Android Studio Electric Eel Release Celebration
Article Summary
Roger Hu from Square reveals how Android Studio Electric Eel slashed their sync times by 60%. For a team managing 3,000+ Gradle subprojects, that's not just faster—it's 1,600 hours of developer time saved annually.
Square's mobile team has been battling IDE sync times that ballooned to 9 minutes as their codebase grew to 4,400 modules. With Electric Eel's new parallel project import feature, they finally got relief. This post details their journey from pain point to solution, including the patches and benchmarks they contributed to make it work.
Key Takeaways
- Sync times dropped from 9 minutes to 3.5 minutes on 3,000+ Gradle subprojects
- Square contributed memory leak fixes and patches to Electric Eel release candidates
- Built CI pipeline testing 72+ permutations of Kotlin, AGP, Gradle, and IDE versions
- Codebase grew 144% to 4,400 modules over two years, doubling sync times
Android Studio Electric Eel's parallel import feature saves Square's developers 1,600 hours per year by cutting sync times 60% on massive codebases.
About This Article
Square had 60,000 lines of build logic that depended on Android Gradle Plugin APIs that were changing fast. The code wasn't well tested, and their single-threaded sync mechanism was becoming a bottleneck as the codebase grew.

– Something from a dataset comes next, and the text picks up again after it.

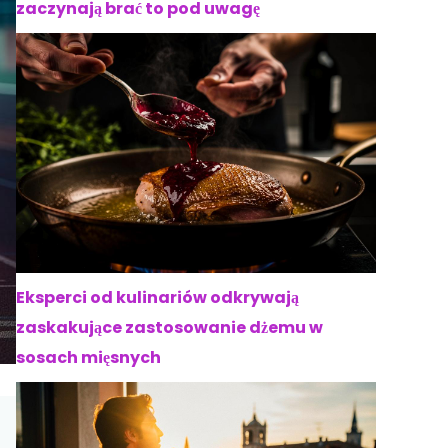
zaczynają brać to pod uwagę
Eksperci od kulinariów odkrywają
zaskakujące zastosowanie dżemu w
sosach mięsnych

Tony Robalik and Paul Hundal rewrote the build logic to use new parallel model building APIs from Gradle and Google. Pierre-Yves Ricau also found and fixed a critical memory leak in Electric Eel preview versions.
Michael Yoon's CI pipeline tested 72+ permutations of Kotlin, AGP, Gradle, and IDE versions using the Gradle Profiler tool. This gave the team confidence that the improvements would work across Square's complex development environment.